* _What you are asked to do_: Please output the section of the listing below that opens with the line containing "M1181,95L1247,129" and closes with the line containing "M1456,446L1528,457", exactly and with nothing else.

* _The records_:
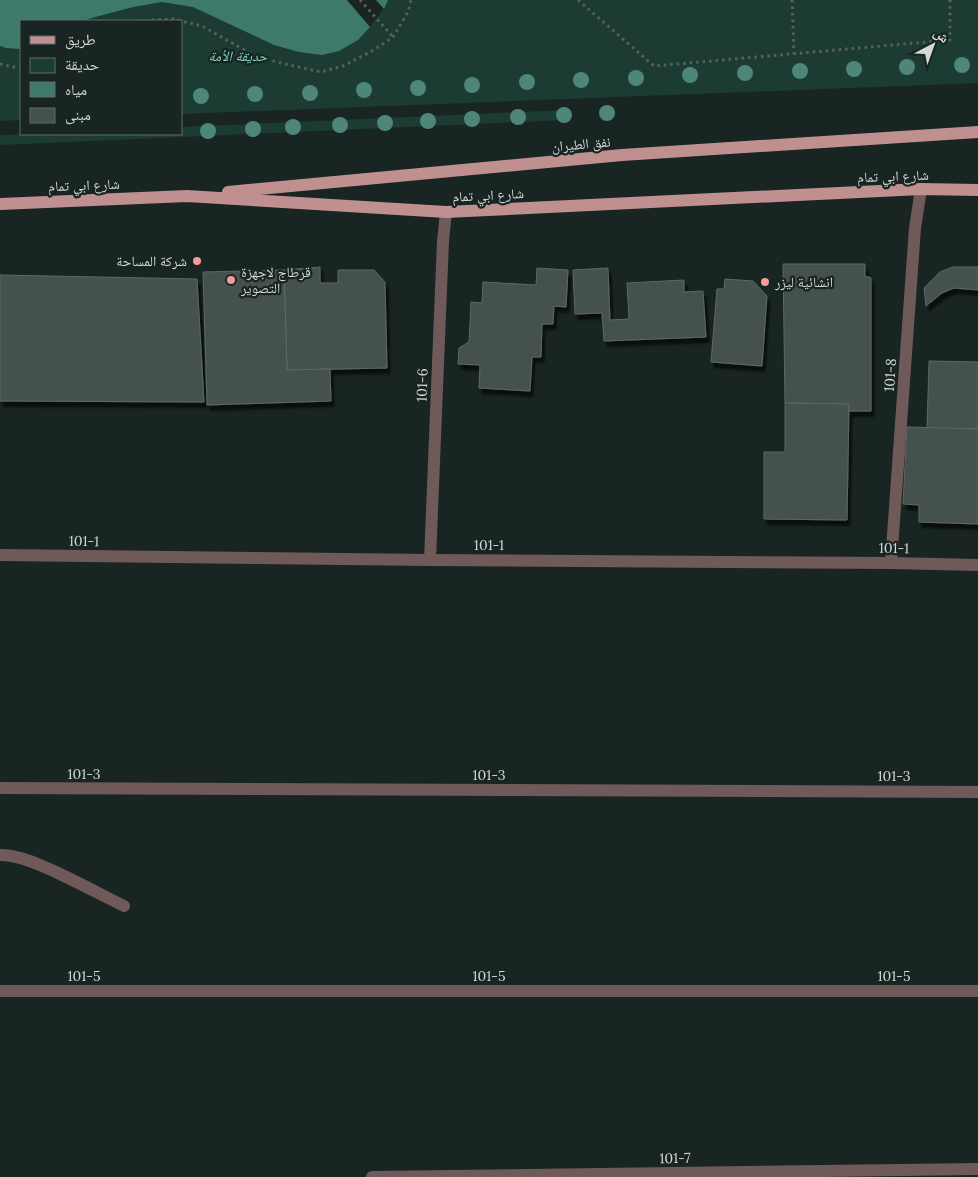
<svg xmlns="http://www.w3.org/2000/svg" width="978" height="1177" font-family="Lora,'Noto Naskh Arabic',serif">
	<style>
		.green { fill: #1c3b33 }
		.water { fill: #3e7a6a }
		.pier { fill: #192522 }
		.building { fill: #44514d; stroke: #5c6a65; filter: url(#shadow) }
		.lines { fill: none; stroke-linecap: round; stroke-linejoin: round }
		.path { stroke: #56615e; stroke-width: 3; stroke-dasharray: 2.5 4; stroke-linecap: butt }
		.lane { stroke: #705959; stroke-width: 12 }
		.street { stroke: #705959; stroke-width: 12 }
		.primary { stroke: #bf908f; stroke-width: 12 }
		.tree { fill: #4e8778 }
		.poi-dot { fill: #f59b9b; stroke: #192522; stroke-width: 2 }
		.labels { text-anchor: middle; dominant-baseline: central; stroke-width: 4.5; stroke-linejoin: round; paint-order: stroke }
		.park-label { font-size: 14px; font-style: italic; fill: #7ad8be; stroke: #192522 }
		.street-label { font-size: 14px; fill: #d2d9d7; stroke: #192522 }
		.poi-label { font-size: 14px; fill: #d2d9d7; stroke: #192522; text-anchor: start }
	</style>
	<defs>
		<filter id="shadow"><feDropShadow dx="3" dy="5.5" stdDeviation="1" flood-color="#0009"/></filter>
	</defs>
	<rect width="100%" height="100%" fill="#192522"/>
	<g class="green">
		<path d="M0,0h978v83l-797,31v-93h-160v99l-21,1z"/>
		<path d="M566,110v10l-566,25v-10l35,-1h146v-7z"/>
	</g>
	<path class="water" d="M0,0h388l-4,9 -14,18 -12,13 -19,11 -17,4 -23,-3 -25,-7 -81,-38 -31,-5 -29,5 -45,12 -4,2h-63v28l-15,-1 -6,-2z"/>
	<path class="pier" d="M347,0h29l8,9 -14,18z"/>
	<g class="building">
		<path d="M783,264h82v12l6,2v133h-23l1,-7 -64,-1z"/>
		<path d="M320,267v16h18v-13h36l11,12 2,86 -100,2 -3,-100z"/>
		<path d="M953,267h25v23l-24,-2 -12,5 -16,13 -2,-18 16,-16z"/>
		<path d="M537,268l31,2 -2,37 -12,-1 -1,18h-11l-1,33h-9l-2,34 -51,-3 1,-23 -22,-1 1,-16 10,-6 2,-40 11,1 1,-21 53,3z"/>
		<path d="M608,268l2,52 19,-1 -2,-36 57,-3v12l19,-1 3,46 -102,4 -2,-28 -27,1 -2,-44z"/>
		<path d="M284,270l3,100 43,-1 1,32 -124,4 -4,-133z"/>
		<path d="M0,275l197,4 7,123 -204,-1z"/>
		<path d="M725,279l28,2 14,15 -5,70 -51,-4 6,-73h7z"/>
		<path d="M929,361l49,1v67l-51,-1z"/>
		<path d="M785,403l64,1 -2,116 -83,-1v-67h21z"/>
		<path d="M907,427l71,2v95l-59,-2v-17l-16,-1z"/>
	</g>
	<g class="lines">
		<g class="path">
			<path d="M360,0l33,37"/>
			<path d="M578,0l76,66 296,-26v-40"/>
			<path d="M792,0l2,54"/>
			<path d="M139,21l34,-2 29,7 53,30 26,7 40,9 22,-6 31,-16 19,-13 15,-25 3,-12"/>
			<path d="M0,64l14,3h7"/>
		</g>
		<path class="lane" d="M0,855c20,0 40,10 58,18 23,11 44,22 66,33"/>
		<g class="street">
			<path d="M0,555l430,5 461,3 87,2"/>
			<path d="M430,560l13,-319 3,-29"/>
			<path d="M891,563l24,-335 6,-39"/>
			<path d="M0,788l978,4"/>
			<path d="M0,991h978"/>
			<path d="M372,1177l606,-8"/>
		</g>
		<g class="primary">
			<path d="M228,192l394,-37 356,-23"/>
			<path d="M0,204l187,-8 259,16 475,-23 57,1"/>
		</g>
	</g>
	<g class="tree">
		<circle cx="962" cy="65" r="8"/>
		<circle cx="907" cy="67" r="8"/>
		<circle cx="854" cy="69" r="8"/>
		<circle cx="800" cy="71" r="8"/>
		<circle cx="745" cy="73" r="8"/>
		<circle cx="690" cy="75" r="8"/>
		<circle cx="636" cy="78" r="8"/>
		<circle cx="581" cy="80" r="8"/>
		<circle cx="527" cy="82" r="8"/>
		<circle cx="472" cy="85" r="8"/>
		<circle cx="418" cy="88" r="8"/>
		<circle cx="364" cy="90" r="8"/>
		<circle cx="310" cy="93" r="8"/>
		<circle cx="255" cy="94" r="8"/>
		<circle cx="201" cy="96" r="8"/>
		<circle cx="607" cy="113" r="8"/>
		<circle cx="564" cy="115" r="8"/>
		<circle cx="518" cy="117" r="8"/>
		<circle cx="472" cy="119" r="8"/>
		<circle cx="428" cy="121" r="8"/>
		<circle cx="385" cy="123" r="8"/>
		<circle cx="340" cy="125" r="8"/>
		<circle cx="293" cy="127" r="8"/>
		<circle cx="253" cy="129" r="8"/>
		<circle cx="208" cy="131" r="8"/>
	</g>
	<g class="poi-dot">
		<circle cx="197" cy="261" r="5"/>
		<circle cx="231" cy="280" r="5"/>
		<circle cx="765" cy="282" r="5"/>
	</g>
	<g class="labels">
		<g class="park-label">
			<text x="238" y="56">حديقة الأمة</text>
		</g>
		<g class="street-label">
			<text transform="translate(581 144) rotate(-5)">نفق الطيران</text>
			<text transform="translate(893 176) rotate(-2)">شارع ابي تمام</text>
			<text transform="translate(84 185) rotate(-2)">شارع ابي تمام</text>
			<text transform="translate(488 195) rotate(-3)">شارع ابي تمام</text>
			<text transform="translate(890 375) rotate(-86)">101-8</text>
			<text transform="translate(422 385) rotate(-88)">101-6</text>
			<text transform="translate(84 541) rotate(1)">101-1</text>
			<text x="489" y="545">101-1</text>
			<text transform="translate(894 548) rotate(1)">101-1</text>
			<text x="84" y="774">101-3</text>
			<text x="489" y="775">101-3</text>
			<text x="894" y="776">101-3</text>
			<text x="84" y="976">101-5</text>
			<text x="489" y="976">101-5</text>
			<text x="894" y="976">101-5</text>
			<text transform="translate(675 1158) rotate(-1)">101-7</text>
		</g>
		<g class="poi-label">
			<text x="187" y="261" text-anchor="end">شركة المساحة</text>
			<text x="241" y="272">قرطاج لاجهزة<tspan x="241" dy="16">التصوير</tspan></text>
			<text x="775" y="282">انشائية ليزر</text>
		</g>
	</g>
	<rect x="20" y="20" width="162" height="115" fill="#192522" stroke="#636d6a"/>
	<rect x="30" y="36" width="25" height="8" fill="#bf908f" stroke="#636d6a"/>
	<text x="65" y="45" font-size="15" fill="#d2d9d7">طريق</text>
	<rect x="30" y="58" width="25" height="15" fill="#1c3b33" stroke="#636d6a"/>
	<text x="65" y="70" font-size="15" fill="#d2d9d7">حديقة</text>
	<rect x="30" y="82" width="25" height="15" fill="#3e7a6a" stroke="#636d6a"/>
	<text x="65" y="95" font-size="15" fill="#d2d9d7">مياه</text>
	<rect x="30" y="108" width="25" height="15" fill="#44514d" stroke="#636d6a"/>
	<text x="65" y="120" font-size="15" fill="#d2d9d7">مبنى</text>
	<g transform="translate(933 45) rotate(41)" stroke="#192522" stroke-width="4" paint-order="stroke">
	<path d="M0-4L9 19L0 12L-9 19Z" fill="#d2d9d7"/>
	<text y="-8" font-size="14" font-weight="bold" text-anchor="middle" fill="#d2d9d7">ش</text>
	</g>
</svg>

---

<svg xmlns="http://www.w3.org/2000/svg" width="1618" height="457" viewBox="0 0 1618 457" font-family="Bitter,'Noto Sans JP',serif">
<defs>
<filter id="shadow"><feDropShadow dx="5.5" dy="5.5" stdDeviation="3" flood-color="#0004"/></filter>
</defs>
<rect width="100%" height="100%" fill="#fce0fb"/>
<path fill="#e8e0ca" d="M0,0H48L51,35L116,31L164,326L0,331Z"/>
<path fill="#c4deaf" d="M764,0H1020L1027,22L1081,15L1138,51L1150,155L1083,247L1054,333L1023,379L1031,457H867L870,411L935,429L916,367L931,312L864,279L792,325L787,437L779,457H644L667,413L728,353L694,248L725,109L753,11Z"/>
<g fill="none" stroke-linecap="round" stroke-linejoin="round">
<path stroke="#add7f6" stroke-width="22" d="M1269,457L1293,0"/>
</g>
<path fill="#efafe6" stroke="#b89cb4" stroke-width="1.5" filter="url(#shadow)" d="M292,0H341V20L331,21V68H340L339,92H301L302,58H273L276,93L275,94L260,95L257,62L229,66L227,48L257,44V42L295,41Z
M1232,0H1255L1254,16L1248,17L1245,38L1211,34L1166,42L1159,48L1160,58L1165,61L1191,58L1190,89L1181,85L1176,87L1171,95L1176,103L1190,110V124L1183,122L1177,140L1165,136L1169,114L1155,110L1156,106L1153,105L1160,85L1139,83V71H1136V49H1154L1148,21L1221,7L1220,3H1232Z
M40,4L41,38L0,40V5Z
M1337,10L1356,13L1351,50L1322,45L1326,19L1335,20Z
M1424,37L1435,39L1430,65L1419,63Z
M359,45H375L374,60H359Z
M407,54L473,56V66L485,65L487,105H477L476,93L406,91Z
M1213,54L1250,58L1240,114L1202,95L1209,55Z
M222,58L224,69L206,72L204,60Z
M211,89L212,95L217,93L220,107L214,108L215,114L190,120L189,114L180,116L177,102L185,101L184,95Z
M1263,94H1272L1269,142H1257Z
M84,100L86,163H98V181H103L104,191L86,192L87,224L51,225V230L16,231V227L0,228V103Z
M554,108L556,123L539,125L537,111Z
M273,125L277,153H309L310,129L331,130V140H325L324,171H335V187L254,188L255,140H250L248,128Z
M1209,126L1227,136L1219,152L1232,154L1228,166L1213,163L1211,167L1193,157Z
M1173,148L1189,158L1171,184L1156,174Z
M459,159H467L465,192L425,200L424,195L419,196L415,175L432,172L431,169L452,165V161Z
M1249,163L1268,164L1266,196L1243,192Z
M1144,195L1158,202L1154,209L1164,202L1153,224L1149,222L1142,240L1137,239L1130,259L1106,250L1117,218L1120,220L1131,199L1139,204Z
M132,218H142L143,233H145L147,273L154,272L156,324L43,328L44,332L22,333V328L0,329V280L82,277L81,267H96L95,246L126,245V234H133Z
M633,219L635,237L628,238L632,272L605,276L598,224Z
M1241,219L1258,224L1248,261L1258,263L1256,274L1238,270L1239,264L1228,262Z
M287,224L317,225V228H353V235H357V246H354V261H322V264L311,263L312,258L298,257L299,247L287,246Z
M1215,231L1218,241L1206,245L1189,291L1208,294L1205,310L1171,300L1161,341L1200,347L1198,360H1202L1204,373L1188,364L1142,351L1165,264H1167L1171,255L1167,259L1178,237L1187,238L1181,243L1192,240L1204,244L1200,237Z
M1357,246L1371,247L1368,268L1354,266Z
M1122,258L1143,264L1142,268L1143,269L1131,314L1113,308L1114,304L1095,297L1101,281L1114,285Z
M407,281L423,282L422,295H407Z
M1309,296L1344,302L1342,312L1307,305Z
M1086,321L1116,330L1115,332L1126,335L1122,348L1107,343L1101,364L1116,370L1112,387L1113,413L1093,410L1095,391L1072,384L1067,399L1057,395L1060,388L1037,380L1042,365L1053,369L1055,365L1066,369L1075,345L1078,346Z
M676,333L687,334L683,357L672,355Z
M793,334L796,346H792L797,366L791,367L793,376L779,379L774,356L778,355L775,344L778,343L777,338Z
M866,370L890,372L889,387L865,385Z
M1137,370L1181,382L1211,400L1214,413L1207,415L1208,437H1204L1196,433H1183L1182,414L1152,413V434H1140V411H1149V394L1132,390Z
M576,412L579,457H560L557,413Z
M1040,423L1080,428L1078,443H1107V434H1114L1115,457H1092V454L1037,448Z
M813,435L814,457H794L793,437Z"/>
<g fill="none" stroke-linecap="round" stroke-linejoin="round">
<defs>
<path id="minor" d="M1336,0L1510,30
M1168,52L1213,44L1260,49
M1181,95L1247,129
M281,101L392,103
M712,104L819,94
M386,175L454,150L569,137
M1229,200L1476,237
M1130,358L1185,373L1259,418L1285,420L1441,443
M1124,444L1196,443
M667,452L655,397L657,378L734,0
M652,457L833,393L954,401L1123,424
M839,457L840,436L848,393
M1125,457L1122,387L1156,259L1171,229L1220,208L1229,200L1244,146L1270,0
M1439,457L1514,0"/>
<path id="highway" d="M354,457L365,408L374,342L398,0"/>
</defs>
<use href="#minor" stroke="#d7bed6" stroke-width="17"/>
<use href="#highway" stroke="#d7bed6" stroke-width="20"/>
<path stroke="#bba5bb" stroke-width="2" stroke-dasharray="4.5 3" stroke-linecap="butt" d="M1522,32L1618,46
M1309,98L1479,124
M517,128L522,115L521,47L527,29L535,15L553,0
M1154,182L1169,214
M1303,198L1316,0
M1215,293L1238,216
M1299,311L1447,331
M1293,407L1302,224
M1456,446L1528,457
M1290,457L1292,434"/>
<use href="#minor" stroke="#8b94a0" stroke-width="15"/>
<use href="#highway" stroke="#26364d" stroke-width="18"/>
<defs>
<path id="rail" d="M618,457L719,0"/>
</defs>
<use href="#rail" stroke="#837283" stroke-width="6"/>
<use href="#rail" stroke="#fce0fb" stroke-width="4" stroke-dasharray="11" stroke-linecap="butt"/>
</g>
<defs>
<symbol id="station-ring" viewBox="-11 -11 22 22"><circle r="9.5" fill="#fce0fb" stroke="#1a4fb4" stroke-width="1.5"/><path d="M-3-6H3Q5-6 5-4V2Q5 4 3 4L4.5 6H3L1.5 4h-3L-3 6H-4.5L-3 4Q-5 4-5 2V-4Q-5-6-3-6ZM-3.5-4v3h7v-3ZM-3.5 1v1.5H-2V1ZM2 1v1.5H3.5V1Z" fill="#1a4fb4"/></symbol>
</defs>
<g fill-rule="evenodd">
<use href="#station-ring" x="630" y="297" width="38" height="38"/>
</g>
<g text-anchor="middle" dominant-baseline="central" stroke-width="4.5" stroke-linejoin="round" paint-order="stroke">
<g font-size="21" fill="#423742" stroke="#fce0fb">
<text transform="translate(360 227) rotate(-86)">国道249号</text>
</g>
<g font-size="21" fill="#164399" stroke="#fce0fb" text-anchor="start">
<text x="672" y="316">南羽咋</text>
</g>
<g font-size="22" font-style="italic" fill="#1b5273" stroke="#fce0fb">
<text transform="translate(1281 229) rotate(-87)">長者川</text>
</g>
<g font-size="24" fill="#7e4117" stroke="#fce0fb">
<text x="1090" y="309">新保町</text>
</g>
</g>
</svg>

* _Solution for this exercise_:
M1181,95L1247,129
M281,101L392,103
M712,104L819,94
M386,175L454,150L569,137
M1229,200L1476,237
M1130,358L1185,373L1259,418L1285,420L1441,443
M1124,444L1196,443
M667,452L655,397L657,378L734,0
M652,457L833,393L954,401L1123,424
M839,457L840,436L848,393
M1125,457L1122,387L1156,259L1171,229L1220,208L1229,200L1244,146L1270,0
M1439,457L1514,0"/>
<path id="highway" d="M354,457L365,408L374,342L398,0"/>
</defs>
<use href="#minor" stroke="#d7bed6" stroke-width="17"/>
<use href="#highway" stroke="#d7bed6" stroke-width="20"/>
<path stroke="#bba5bb" stroke-width="2" stroke-dasharray="4.5 3" stroke-linecap="butt" d="M1522,32L1618,46
M1309,98L1479,124
M517,128L522,115L521,47L527,29L535,15L553,0
M1154,182L1169,214
M1303,198L1316,0
M1215,293L1238,216
M1299,311L1447,331
M1293,407L1302,224
M1456,446L1528,457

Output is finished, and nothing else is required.